Democrats May Get Second Chance at New York State Redistricting

Democratic leaders in Washington and Albany are seeking to reopen the process of drawing lines for New York State’s congressional districts.

The revived legal battle follows an attempt by Democrats last year to gerrymander the electoral map. At the time, their proposed map was rejected by the New York Court of Appeals. Then, it was replaced by a districting structure with more neutral lines–a move that saw Republicans gain four House seats in that year’s elections.

With the 2024 election on the horizon, the congressional mapmaking process is back on the table. Democrats are hopeful the proposed lines will sway back in their favor. The current maps, drawn by an expert appointed by the court, makes New York’s House race one of the most competitive in the country.

A legal team for the Democratic Congressional Campaign Committee presented their argument in an Albany court Thursday. Among their requests, they asked for the New York State Independent Redistricting Commission to take over the mapmaking process, and urged the appellate judges to replace the court-drawn districts.

Gerrymandering for Political Gain

While the case will likely ascend to the Court of Appeals, the impacts of re-drawing the maps with State Legislature involvement could flip up to six seats currently held by Republicans. The loss of those House seats could offset possible Republican gains from cases in North Carolina, Alabama, and other southeastern states.

Dave Wasserman, an elections analyst with the Cook Political Report, observed the potential ripple-effects of altering the congressional lines. In a statement to the New York Times, he noted how New York gerrymandering could impact the House.

With the likelihood Republicans will re-gerrymander the lines in North Carolina, the legal fight over New York’s lines could determine whether Democrats stay in contention for House control in 2024.” Wasserman continued, “[The New York suit is] pretty close to must-win for Hakeem Jeffries to have a shot at becoming speaker.”

Democrats Hopeful for Favorable Ruling

While the Republicans were successful in arguing for dismissal of the case by a lower court judge, Democrats remain optimistic that their request will be granted.

We think our chances are good, but it’s not something we are relying on,” said Jay Jacobs, the Democrats’ state party chairman. “If it happens, it’s a bonus.”

But Republicans, who have undertaken their own gerrymandering efforts in other states, are critical about Democrats’ proposed state redistricting.

Savannah Viar, a spokesperson for the National Republican Congressional Committee, said the Democrats were “weaponizing the courts to rig the game.”
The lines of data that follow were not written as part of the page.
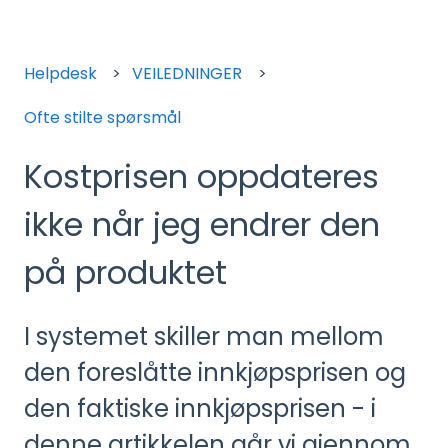
Helpdesk
VEILEDNINGER
Ofte stilte spørsmål
Kostprisen oppdateres
ikke når jeg endrer den
på produktet
I systemet skiller man mellom
den foreslåtte innkjøpsprisen og
den faktiske innkjøpsprisen - i
denne artikkelen går vi gjennom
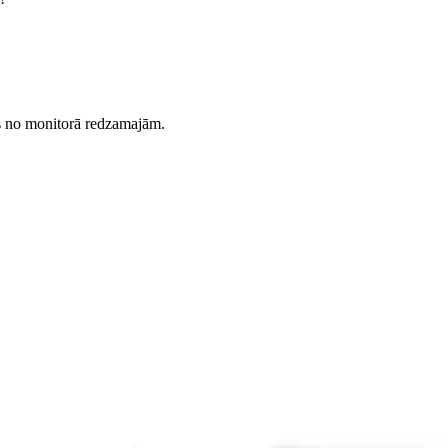
es no monitorā redzamajām.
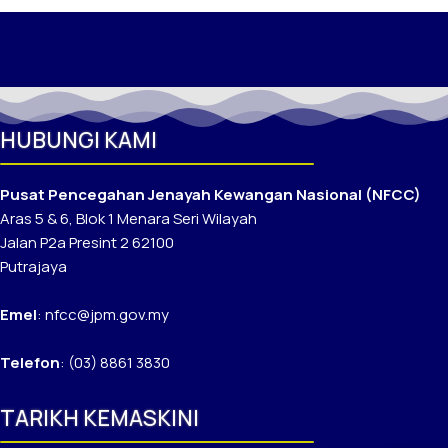
HUBUNGI KAMI
Pusat Pencegahan Jenayah Kewangan Nasional (NFCC)
Aras 5 & 6, Blok 1 Menara Seri Wilayah
Jalan P2a Presint 2 62100
Putrajaya
Emel
: nfcc@jpm.gov.my
Telefon
: (03) 8861 3830
TARIKH KEMASKINI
Meanwhile, John Faso, a former congressman who helped coordinate the Republicans’ successful lawsuit against the Democrats’ proposed district lines, highlighted the hypocrisy of their renewed efforts.

The Democrats, despite all of their rhetoric about fair elections and protecting democracy, are trying to subvert democracy in New York State,” Faso stated.

Democrats Argue Current Maps Undemocratic

The Democrats’ new lawsuit is also critical of the initial maps drawn by the court.

Christie Stephenson, a spokesperson for Jeffries, the House Democratic leader from New York, stated that allowing the current maps to remain would be “undemocratic, unacceptable and unconscionable.” She continued, “The people of New York are presently governed by congressional maps that were drawn by an unelected, out-of-town special master and rubber-stamped by a partisan, right-wing judge.”

On Thursday, Aria Branch, the lead lawyer for the Democrats, requested that the deadlocked state redistricting commission reconvene–a move unsupported by Republican members of the commission who argue that existing maps must stand until 2030.

Judges present for Thursday’s hearing remain undecided and are expected to announce their ruling this summer.